Assignment: Across the records below, how many lines contain the string "input"? Give the number by itself.

Circuit design text data:
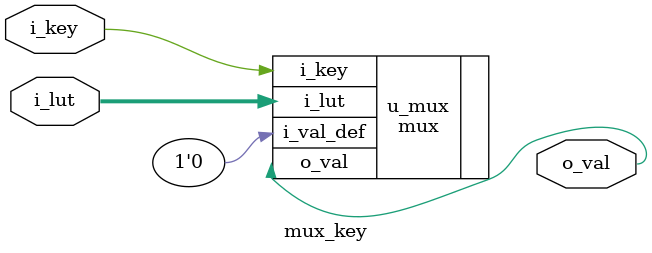
<source format=sv>
/*
 * @Author      : myyerrol
 * @Date        : 2025-02-02 19:03:42
 * @LastEditors : myyerrol
 * @LastEditTime: 2025-02-02 19:21:01
 * @Description : Multiplexer key.
 *
 * Copyright (c) 2025 by MEMDSL, All Rights Reserved.
 */

`timescale 1ns / 1ps

module mux_key #(
    parameter KEY_NUM   = 2,
    parameter KEY_WIDTH = 1,
    parameter VAL_WIDTH = 1
) (
    input  logic [KEY_WIDTH                         - 1 : 0] i_key,
    input  logic [KEY_NUM * (KEY_WIDTH + VAL_WIDTH) - 1 : 0] i_lut,
    output logic [VAL_WIDTH                         - 1 : 0] o_val
);

    mux #(
        .KEY_NUM  (KEY_NUM),
        .KEY_WIDTH(KEY_WIDTH),
        .VAL_WIDTH(VAL_WIDTH),
        .HAS_DEF  (0)
    ) u_mux(
        .i_key    (i_key),
        .i_val_def({VAL_WIDTH{1'h0}}),
        .i_lut    (i_lut),
        .o_val    (o_val)
    );

endmodule

</source>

Solved problem: 2